[Work to complete] The full listing should be written out verbatim, and its images should be dropped.

===== Stored data =====

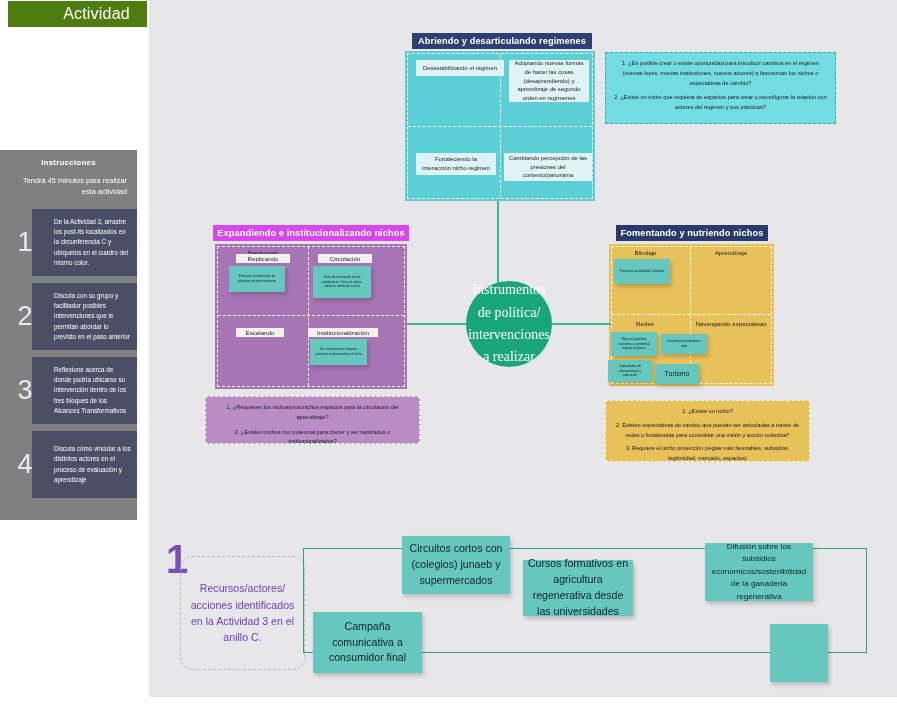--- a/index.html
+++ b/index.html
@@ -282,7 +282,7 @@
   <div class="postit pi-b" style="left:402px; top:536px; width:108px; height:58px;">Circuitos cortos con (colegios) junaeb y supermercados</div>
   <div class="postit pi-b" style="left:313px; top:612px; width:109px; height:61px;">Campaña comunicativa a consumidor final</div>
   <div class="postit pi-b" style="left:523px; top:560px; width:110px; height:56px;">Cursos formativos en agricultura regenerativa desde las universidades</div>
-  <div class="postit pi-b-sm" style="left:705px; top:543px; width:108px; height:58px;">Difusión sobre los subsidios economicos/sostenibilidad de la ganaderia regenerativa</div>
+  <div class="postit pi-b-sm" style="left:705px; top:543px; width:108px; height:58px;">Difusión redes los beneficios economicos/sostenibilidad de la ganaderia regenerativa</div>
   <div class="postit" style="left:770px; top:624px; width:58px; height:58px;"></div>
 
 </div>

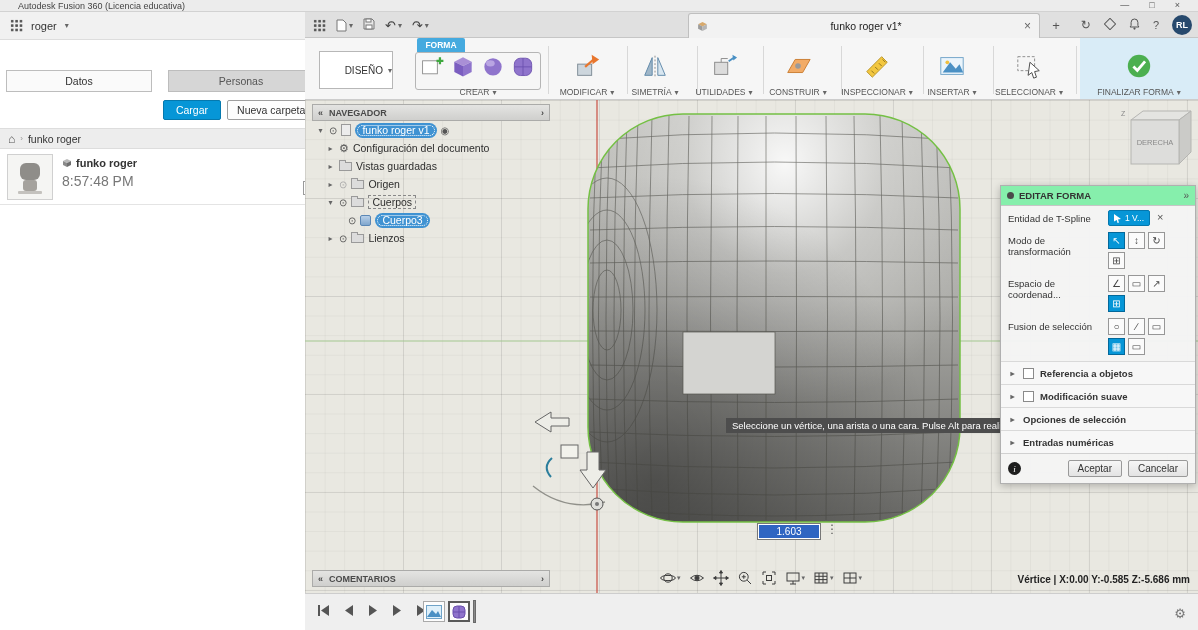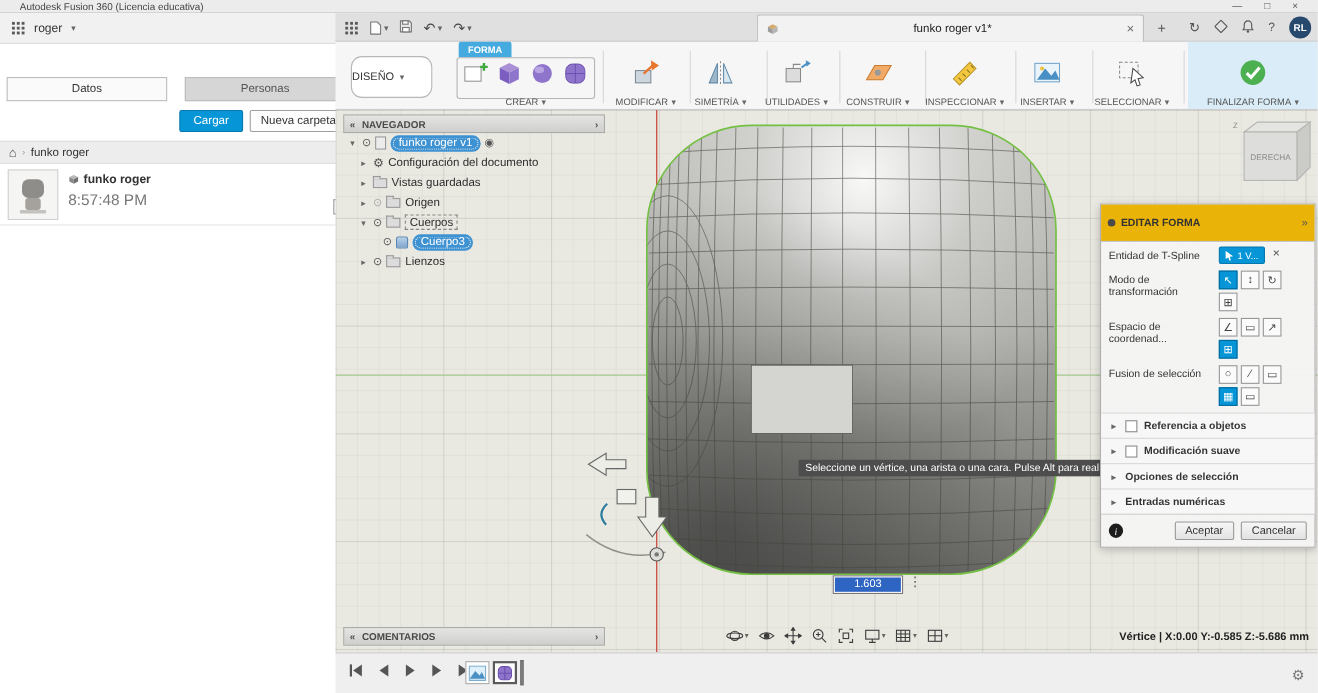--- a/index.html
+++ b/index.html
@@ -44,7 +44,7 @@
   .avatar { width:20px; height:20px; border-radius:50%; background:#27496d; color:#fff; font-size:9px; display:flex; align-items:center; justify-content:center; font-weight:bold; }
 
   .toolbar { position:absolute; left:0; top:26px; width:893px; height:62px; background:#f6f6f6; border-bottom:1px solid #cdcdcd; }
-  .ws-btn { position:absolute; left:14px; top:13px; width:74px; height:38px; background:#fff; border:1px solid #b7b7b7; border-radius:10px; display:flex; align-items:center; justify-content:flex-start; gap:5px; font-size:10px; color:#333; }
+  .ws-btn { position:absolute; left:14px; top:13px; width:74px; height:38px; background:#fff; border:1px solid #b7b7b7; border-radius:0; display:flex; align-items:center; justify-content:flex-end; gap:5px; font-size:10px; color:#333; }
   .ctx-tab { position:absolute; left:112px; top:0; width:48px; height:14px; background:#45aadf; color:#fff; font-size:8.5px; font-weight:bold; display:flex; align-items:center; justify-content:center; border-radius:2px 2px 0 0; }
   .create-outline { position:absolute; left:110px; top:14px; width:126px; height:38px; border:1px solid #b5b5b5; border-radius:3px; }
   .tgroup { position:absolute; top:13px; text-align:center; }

=====

[Exercise result]
--- a/index.html
+++ b/index.html
@@ -282,7 +282,7 @@
   <div class="postit pi-b" style="left:402px; top:536px; width:108px; height:58px;">Circuitos cortos con (colegios) junaeb y supermercados</div>
   <div class="postit pi-b" style="left:313px; top:612px; width:109px; height:61px;">Campaña comunicativa a consumidor final</div>
   <div class="postit pi-b" style="left:523px; top:560px; width:110px; height:56px;">Cursos formativos en agricultura regenerativa desde las universidades</div>
-  <div class="postit pi-b-sm" style="left:705px; top:543px; width:108px; height:58px;">Difusión sobre los subsidios economicos/sostenibilidad de la ganaderia regenerativa</div>
+  <div class="postit pi-b-sm" style="left:705px; top:543px; width:108px; height:58px;">Difusión redes los beneficios economicos/sostenibilidad de la ganaderia regenerativa</div>
   <div class="postit" style="left:770px; top:624px; width:58px; height:58px;"></div>
 
 </div>

--- a/index.html
+++ b/index.html
@@ -44,7 +44,7 @@
   .avatar { width:20px; height:20px; border-radius:50%; background:#27496d; color:#fff; font-size:9px; display:flex; align-items:center; justify-content:center; font-weight:bold; }
 
   .toolbar { position:absolute; left:0; top:26px; width:893px; height:62px; background:#f6f6f6; border-bottom:1px solid #cdcdcd; }
-  .ws-btn { position:absolute; left:14px; top:13px; width:74px; height:38px; background:#fff; border:1px solid #b7b7b7; border-radius:10px; display:flex; align-items:center; justify-content:flex-start; gap:5px; font-size:10px; color:#333; }
+  .ws-btn { position:absolute; left:14px; top:13px; width:74px; height:38px; background:#fff; border:1px solid #b7b7b7; border-radius:0; display:flex; align-items:center; justify-content:flex-end; gap:5px; font-size:10px; color:#333; }
   .ctx-tab { position:absolute; left:112px; top:0; width:48px; height:14px; background:#45aadf; color:#fff; font-size:8.5px; font-weight:bold; display:flex; align-items:center; justify-content:center; border-radius:2px 2px 0 0; }
   .create-outline { position:absolute; left:110px; top:14px; width:126px; height:38px; border:1px solid #b5b5b5; border-radius:3px; }
   .tgroup { position:absolute; top:13px; text-align:center; }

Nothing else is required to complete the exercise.